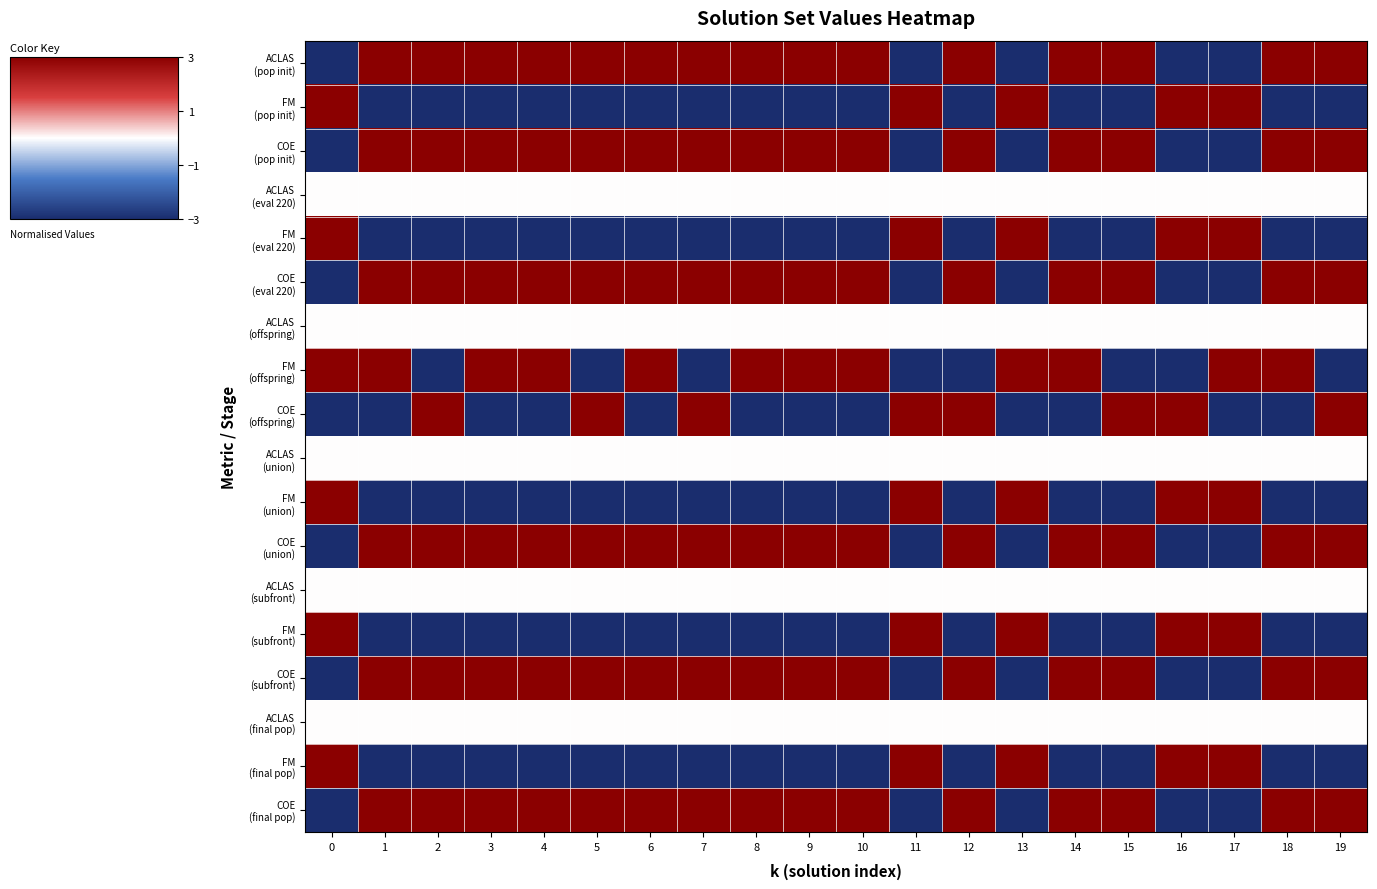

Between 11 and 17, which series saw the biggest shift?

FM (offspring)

--

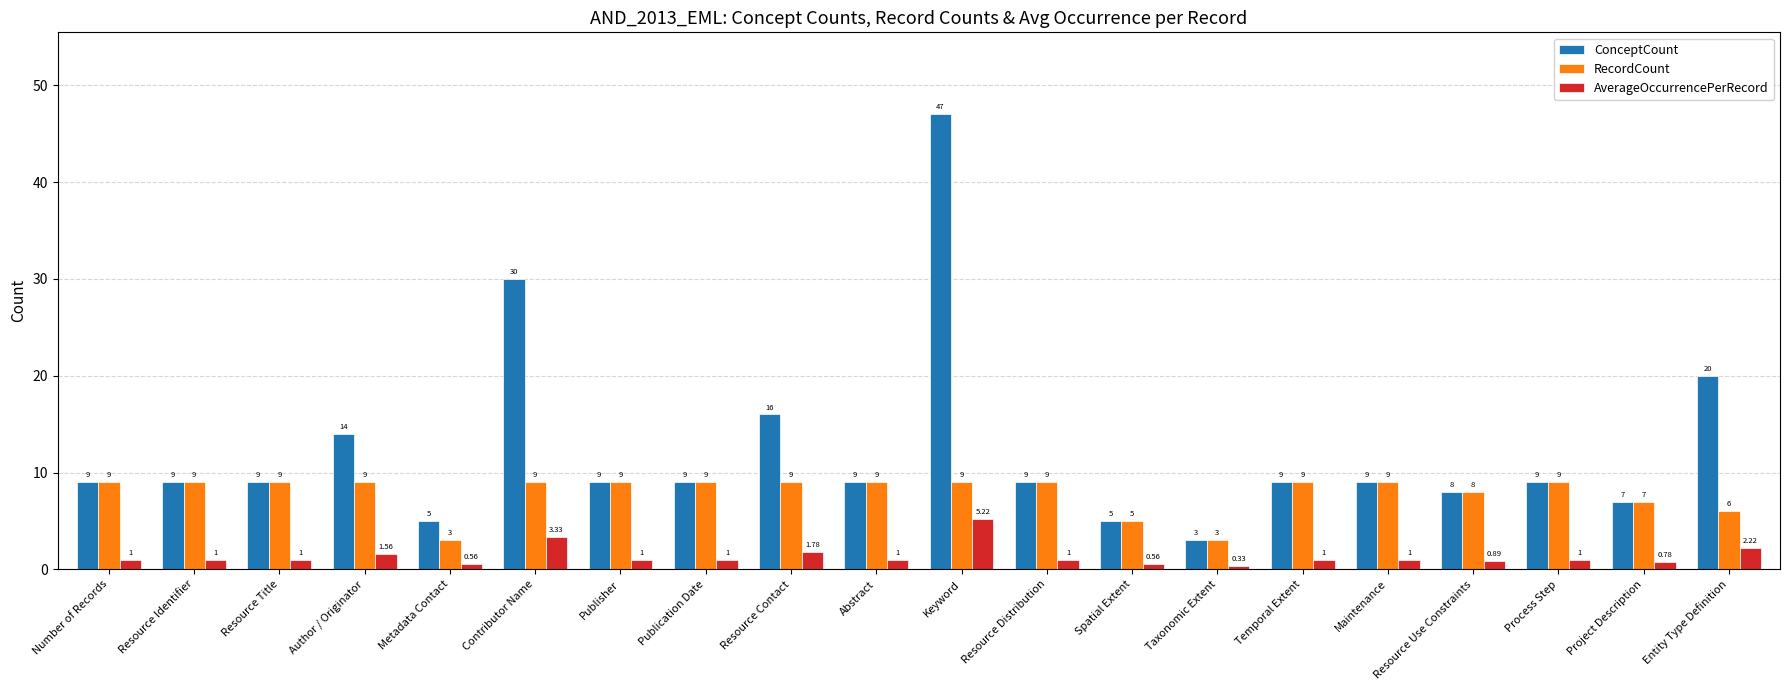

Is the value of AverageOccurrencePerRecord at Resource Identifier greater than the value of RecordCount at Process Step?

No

...

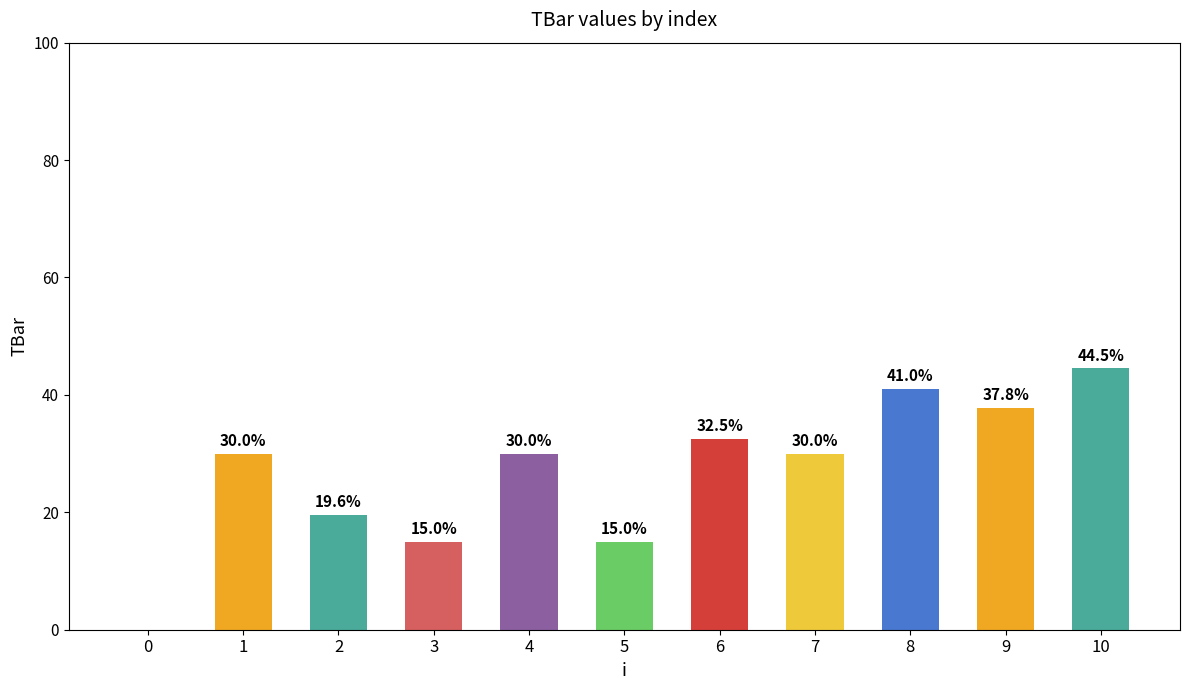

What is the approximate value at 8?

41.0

WRITTEN TASK: Copy out each line of the listing above that contains the string "value". Matching is case-sensitive.

FINISHED EXERCISE:
Is the value of AverageOccurrencePerRecord at Resource Identifier greater than the value of RecordCount at Process Step?
What is the approximate value at 8?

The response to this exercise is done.